Nos sentamos a la mesa y no se molestaron en esconderme los cuchillos y tenedores. Era como si me estuvieran desafiando a intentar algo.
—¿Disfrutando de tu bocanada de aire fresco? —preguntó Gonzalo, estudiándome con esos ojos penetrantes.
No dije nada, en cambio, alcancé mi cuchillo de mantequilla. Su mano me detuvo antes de que pudiera siquiera levantarlo y pareció irritado.
—Ya déjalo. No estoy de humor esta noche. Tengo que ir a algún lugar después de esto.
Solté el cuchillo, lanzándole una mirada desagradable. —Nunca dejaré de intentarlo, Gonzalo Cabrera. Pareces no afectado, pero realmente deberías estar asustado. Porque, en el segundo en que salga de aquí, es cuando tu muerte a mis manos se vuelve inevitable. —Reduje mi voz a un susurro—. Yo, Selena Brooks, definitivamente te mataré.

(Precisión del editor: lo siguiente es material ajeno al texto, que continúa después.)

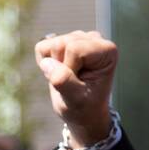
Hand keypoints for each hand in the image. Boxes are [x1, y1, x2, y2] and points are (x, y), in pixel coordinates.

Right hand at [34, 30, 116, 147]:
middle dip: (60, 66)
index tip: (79, 83)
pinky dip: (46, 62)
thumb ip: (64, 81)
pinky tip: (60, 71)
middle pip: (60, 44)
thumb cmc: (85, 107)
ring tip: (68, 78)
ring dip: (53, 65)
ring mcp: (80, 37)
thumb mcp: (76, 100)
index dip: (69, 69)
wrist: (84, 112)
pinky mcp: (65, 40)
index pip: (74, 49)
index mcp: (106, 51)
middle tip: (72, 82)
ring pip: (51, 45)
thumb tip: (46, 63)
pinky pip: (42, 47)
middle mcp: (95, 39)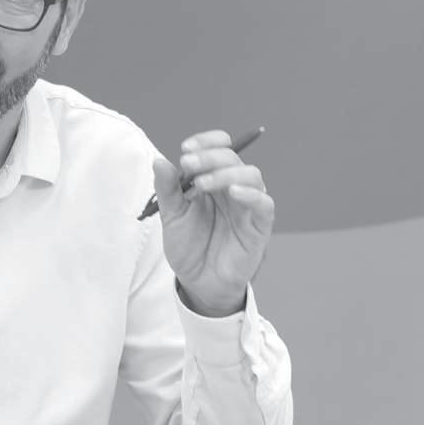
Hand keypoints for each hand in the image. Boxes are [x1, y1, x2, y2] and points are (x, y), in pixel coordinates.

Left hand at [150, 130, 274, 316]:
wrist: (197, 282)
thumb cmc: (188, 246)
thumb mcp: (171, 215)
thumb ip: (167, 189)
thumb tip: (159, 160)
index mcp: (212, 181)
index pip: (218, 149)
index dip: (206, 142)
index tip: (186, 148)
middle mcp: (232, 188)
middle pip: (232, 158)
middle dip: (209, 157)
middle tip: (188, 164)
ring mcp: (247, 206)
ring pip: (251, 175)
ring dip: (226, 173)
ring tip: (201, 184)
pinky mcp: (259, 226)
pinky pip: (264, 204)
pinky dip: (251, 194)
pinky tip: (233, 193)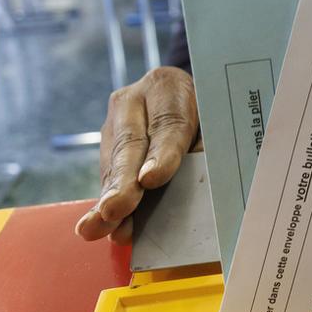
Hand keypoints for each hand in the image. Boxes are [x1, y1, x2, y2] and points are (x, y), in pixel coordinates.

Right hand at [75, 66, 199, 242]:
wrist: (182, 96)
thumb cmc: (205, 111)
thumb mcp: (213, 118)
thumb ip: (207, 146)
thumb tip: (204, 184)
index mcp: (167, 87)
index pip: (168, 123)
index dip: (161, 154)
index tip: (152, 179)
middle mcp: (134, 100)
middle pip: (131, 144)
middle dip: (124, 181)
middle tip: (116, 209)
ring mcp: (115, 122)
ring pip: (113, 164)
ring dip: (109, 198)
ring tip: (100, 224)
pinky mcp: (107, 145)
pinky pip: (107, 176)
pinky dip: (106, 202)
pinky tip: (98, 223)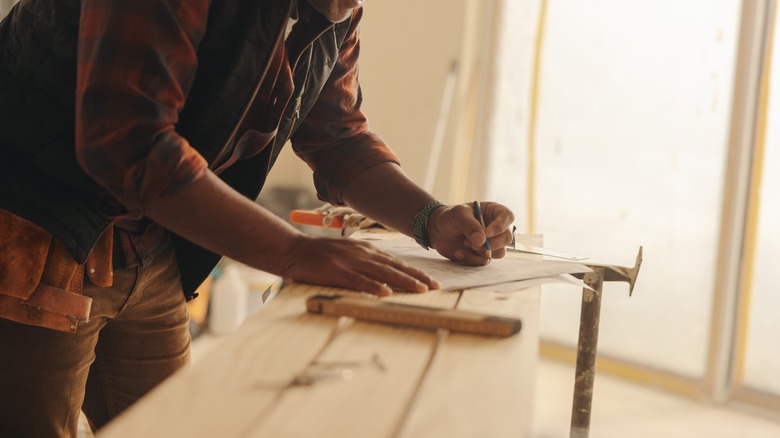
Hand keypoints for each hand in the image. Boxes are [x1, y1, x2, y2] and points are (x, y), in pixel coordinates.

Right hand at [278, 234, 440, 295]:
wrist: (295, 250)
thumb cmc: (321, 255)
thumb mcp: (348, 253)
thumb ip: (366, 261)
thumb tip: (385, 275)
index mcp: (366, 251)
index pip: (396, 262)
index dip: (414, 272)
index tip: (431, 281)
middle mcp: (363, 254)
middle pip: (395, 267)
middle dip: (417, 277)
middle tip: (435, 287)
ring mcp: (350, 262)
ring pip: (382, 273)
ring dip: (403, 282)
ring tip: (420, 290)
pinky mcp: (337, 271)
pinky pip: (359, 280)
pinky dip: (373, 287)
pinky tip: (385, 293)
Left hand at [427, 201, 514, 264]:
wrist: (436, 231)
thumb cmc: (449, 217)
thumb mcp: (457, 215)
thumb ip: (469, 225)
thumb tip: (482, 241)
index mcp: (493, 212)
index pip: (508, 217)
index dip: (500, 226)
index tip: (486, 233)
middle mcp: (495, 227)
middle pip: (507, 237)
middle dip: (491, 243)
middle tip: (472, 243)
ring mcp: (490, 242)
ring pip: (500, 252)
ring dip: (482, 252)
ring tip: (464, 245)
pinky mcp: (482, 254)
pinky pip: (485, 261)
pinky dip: (472, 259)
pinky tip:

Me miró con furia, luego hizo un gesto al guardia. —Llévala de vuelta. Ya que no puedes apreciar mi generosidad, puedes regresar a tu habitación.
El guardia me llevó de vuelta a la habitación, empujándome dentro con suficiente fuerza para hacerme tropezar. Me agarré el estómago, gimiendo mientras fingía estar con dolor.
—Ni siquiera lo pienses —advirtió el guardia—. Te dispararé antes de que intentes hacerme cualquier truco.
Retrocedió y cerró la puerta mientras yo golpeaba contra ella.
—Estoy hablando en serio. Creo que algo está realmente mal. —Seguí golpeando, pero él no abrió la puerta.
Jadeé, poniendo toda la desesperación que pude en mi voz. —Yo... estoy con tanto dolor. ¡Por favor, tienes que ayudarme!
Me agarré el estómago con más fuerza, hundiéndome en el suelo mientras dejaba escapar un gemido bajo y patético. —¡Ayuda! —logré susurrar antes de dejar caer mi cabeza hacia atrás y cerrar los ojos mientras obligaba a mi cuerpo a quedarse inmóvil.
Lo escuché marcar las teclas y supe que lo tenía. No me moví ni respiré hasta que entró, hasta que lo sentí muy cerca de mí.
Entonces abrí los ojos y levanté mi rodilla entre sus piernas. Él gritó y se dobló, gimiendo de dolor.
No le di tiempo para recuperarse, usé toda la fuerza que tenía para agarrar su cabeza y golpearla con fuerza contra la pared.
Se desplomó en el suelo, inconsciente.
Mi corazón latía con fuerza mientras miraba su cuerpo inerte, encontrando difícil creer que acababa de derribar a un hombre grande con mis propias manos.
Pero no tenía tiempo que perder. Caminé de puntillas hasta la puerta, mirando alrededor para asegurarme de que no hubiera nadie más a la vista.
Ahora, corro como si el diablo me persiguiera.